Extrait de la page:
───

Elle a passé une longue vie, 78 ans, dans le travail et le dévouement. » (4 mai 1929).
Mais encore, Ferdinand? Quand un membre de la famille Verret ou de la famille Bédard décède, Ferdinand rédigera immanquablement un éloge de la personne disparue. Il nous livre des repères qui nous permettent de comprendre le caractère de la personne, ses réalisations, ses échec également, ses liens avec les autres membres de la famille. Même les ennemis de Ferdinand ont droit à un commentaire. Pas Mélanie.
Une histoire entendue quand j’étais enfant. Une anecdote me revient. Celle du récit, que me fit un jour mon père, au sujet d’un résident de Charlesbourg dont la fille était devenue enceinte, sans être mariée. Un scandale pour l’époque. Un habitant du village le croisa alors qu’il descendait en ville, en voiture à cheval, avec sa fille à ses côtés.
– Où tu t’en vas, comme ça? Lui demande son voisin
– Je m’en vas (sic) conduire ma truie à la crèche! répond l’autre.

───

Matériel fourni:

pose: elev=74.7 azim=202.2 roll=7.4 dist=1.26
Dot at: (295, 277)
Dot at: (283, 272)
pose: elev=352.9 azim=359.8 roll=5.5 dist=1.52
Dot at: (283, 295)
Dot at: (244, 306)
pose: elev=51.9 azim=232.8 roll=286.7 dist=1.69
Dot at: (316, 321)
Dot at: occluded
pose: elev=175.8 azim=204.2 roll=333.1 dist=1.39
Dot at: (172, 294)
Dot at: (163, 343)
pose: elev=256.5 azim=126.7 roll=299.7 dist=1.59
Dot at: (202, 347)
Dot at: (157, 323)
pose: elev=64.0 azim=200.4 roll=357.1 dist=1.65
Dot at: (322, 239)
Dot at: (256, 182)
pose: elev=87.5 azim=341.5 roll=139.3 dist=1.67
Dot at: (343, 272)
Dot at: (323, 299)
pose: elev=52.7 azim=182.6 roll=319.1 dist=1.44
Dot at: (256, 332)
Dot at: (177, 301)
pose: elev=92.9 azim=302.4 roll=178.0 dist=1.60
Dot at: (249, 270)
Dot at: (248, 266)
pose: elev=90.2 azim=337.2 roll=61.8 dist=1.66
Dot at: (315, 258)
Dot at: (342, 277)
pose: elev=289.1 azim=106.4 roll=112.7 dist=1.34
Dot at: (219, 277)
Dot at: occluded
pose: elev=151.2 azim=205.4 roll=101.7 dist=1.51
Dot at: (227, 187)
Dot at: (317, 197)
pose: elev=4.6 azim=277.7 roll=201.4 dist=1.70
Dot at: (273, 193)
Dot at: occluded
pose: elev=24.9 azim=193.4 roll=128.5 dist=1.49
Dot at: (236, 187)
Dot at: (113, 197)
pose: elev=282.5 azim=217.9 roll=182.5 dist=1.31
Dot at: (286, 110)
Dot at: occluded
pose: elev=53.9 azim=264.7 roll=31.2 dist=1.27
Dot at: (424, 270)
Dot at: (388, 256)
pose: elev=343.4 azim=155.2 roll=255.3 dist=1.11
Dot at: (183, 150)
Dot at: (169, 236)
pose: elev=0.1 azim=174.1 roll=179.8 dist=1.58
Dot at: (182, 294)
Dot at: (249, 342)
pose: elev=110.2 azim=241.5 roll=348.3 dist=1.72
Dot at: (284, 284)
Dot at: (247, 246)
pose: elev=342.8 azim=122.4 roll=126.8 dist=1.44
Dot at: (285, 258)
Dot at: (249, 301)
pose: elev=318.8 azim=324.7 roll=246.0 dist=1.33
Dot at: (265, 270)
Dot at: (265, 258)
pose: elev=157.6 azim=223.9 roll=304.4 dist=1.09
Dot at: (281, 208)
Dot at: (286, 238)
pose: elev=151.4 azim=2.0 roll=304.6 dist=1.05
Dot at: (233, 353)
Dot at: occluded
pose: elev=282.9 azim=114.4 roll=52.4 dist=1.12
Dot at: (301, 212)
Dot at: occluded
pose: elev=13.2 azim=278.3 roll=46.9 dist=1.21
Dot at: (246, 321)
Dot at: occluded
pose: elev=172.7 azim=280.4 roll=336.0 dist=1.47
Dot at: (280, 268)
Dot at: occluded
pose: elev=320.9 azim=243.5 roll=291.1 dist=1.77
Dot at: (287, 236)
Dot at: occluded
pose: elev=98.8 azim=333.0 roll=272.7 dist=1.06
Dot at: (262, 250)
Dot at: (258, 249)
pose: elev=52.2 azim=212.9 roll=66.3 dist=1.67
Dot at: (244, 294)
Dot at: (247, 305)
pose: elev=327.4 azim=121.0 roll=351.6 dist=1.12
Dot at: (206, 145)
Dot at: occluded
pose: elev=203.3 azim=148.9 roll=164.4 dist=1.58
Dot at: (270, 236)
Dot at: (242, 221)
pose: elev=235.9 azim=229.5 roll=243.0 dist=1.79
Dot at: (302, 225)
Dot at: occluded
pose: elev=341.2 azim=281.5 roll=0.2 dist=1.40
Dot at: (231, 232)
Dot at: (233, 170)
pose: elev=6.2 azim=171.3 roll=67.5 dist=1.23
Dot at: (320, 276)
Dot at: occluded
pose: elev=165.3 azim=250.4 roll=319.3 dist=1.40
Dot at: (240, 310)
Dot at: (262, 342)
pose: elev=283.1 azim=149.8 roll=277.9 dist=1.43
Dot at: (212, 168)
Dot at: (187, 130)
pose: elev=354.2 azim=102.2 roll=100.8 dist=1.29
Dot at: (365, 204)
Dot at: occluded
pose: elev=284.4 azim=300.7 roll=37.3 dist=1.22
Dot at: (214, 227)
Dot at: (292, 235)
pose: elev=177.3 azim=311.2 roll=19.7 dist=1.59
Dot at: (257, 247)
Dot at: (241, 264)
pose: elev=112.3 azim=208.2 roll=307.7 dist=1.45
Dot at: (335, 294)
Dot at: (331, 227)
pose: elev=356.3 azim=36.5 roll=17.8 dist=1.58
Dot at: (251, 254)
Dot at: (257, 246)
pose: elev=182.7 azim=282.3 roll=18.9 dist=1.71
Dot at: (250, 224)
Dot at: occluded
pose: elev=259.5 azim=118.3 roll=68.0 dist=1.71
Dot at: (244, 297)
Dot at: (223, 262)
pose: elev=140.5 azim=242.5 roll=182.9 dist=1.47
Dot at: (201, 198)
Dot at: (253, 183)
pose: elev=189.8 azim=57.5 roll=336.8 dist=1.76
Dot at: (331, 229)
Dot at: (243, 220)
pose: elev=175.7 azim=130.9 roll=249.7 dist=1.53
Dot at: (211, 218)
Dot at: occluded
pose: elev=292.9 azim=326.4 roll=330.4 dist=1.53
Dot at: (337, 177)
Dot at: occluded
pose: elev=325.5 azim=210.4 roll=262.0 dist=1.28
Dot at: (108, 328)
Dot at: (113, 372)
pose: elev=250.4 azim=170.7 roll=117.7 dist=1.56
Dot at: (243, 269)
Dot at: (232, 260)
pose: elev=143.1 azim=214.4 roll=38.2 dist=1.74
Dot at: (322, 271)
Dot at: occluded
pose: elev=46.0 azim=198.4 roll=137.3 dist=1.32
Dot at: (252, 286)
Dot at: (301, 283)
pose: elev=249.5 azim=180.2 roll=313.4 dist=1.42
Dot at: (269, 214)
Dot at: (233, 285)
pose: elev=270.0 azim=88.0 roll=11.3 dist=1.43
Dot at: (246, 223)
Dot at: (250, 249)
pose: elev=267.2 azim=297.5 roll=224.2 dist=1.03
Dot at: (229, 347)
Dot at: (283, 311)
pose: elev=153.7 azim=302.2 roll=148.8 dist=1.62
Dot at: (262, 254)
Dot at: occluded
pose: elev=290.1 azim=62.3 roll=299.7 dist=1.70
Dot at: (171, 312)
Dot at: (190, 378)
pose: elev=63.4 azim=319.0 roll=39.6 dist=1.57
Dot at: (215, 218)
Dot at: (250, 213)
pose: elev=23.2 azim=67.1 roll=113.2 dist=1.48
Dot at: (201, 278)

───

À faire:
Répondez, s'il vous plaît, aux points suivants à partir de l'extrait de la page.
1. Combien d'années a duré la vie passée « dans le travail et le dévouement » ?
2. Qui n'a pas droit à un commentaire de Ferdinand, contrairement même à ses ennemis ?
3. De quelle localité était le résident dont la fille était devenue enceinte sans être mariée ?

Corrigé de l'exercice:
1. 78 ans.
2. Mélanie.
3. Charlesbourg.